__Reading text__
◆ ◆ ◆

Friday, October 14, 2011

My name is Whitney and I'm a egg hoarder...

For a long time now, I have joked that my uterus is broken. I found out last week that I was wrong. My uterus in not broken, my ovaries are.

I went to the doctor last Wednesday, trying to find out why my body thinks it is pregnant. Well, the answer is simple enough. It is because I don't ovulate. No big deal right? Well that's what I thought until I started walking out to my car and realized that the doctor had said it was going to be difficult for me to have children. So I called my mom in tears because I was an emotional wreck from all the built up estrogen (oh and don't worry, because I don't ovulate and don't have a period, my body holds on to all that estrogen that builds up over time and exponentially increases my risks for uterine cancer). She of course didn't answer, so I decided to go to the temple, where I bawled like a baby the whole time.

I spent all day calling besties and trying to talk myself into being ok. The real problem, is that it was the 2 of a 1, 2 punch combination of the week (of course after skyping with Jessica about how great my life is right now). The news came the day after a potentially love interest fell off the face of the earth. Story of my life!

◆ ◆ ◆

__What to do__
A) In the blog post, what reason does the doctor give for why the writer's body thinks it is pregnant?
B) List everyone the writer of the blog post says they called or Skyped.
C) Carry the blog post forward from its final sentence.

◆ ◆ ◆

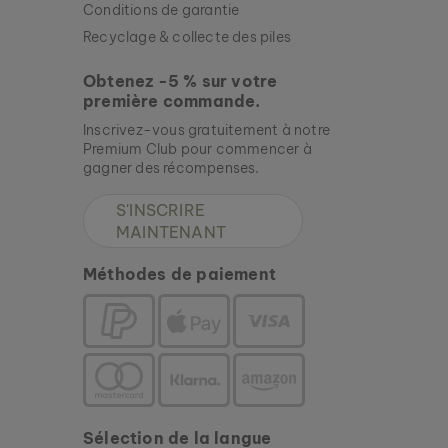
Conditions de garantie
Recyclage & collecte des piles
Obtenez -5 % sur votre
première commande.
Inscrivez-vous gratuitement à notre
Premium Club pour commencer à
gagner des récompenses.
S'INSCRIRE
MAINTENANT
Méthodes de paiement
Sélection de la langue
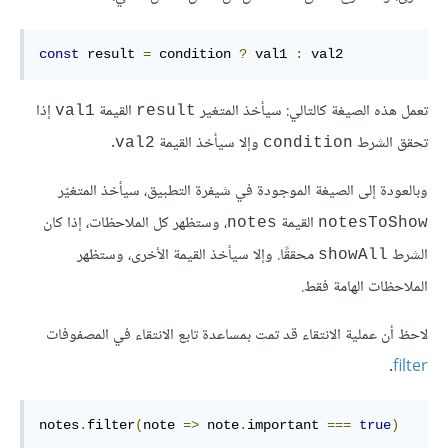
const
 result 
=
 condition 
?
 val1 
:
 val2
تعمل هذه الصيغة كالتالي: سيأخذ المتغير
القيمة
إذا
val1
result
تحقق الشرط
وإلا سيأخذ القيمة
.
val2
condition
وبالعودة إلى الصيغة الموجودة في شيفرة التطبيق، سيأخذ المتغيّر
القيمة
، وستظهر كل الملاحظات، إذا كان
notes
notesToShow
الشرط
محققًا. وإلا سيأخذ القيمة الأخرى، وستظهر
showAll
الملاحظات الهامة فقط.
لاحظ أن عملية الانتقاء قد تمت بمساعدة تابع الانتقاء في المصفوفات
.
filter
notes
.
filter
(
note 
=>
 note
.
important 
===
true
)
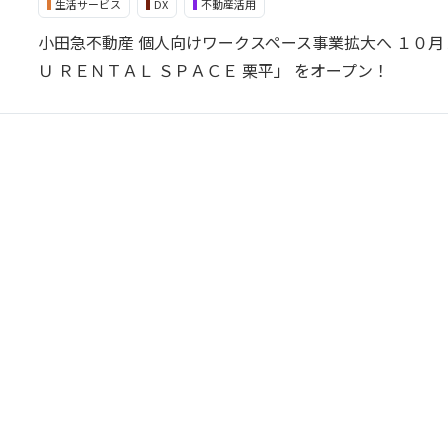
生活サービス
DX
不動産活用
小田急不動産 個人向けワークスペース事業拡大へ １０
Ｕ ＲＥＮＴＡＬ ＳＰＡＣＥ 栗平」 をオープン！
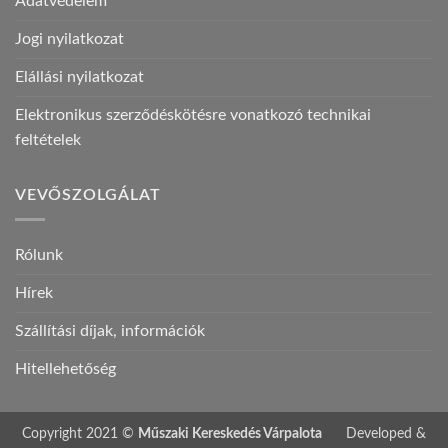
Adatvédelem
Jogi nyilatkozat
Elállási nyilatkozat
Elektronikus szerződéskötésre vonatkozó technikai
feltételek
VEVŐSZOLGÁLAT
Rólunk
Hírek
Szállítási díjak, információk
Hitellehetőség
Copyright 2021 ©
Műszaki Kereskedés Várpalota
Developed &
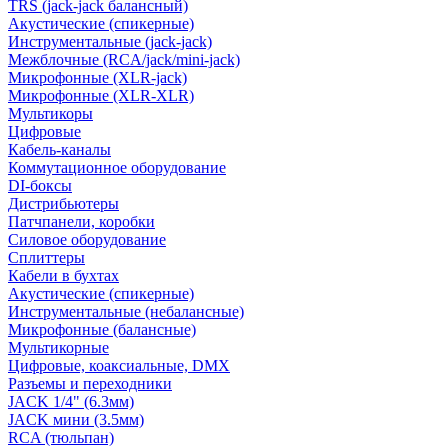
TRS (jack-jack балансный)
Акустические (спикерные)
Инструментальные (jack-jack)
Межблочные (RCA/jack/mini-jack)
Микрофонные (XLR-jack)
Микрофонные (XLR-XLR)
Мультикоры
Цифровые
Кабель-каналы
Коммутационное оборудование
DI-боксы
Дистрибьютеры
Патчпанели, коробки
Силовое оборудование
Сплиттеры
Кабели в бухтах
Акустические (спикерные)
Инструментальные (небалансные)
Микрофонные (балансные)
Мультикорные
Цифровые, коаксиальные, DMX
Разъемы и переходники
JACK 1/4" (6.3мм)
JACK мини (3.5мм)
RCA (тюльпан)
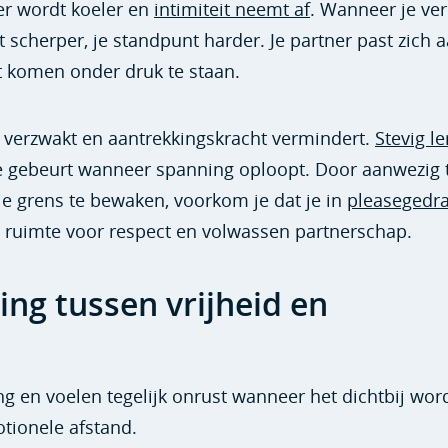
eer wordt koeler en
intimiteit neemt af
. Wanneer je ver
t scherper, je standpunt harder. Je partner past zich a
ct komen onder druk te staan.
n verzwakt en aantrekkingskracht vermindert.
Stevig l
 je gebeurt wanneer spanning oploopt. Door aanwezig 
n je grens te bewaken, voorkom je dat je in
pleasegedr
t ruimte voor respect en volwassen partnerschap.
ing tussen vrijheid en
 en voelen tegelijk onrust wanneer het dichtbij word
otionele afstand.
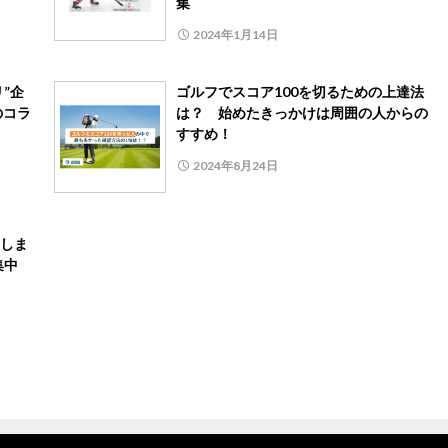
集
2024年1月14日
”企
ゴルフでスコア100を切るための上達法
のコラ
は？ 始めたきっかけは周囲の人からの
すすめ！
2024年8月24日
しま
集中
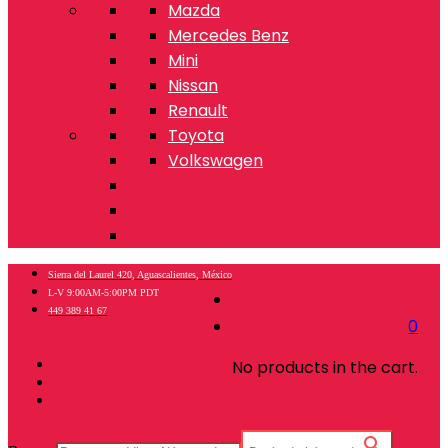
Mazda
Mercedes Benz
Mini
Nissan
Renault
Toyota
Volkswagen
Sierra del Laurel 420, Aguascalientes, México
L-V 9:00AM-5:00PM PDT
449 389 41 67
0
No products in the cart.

◆ ◆ ◆

__Responses for each task__
A) The writer doesn't ovulate.

B) Mom, besties, Jessica

C)
There are two really good things that I've realized as I've talked this over with my besties:

1. I can adopt all the Down's Syndrome babies I want.
2. I will have to take ovulating stimulating drugs, which means my chances of multiples increases. Meaning, that I will probably be the next Jon and Kate Plus 8, without the craziness.

My bestie Kendyl said that I'm an egg hoarder. I think I will add that to my power statement:

My name is Whitney, I hoard eggs in my ovaries, I may die a crazy cat lady, and I'm a Mormon.

Thursday, October 6, 2011

Who's Your Daddy?

My Mandarin tutor wanted to give me a make-over, so I let her. I told her I wanted something subtle. This is what came of it:




I love Vicky! These pictures don't really show off how intense it was. While she was doing my make-up she kept saying "Perfect", "Thank your parents for your beautiful face", and "This is going to make you say 'Victoria's my daddy!'".

PS These picture make me feel like I should be on MySpace.

Tuesday, October 4, 2011

Setting Fire to the Rain

I went up the canyon with some besties and burned away the remnants of a previous part of my life. It was surprisingly cathartic.






Thanks to all my besties who were there, and those who couldn't make it. I wouldn't be here without you!

Sunday, October 2, 2011

I'm a Big Kid Now

So I was reading my friend Natalie's blog and she commented on how it's time to grow up and update her blog's look, so I thought, "It is time!" (stated in the monkey's voice from "The Lion King"). So here's my best attempt at a new, older look.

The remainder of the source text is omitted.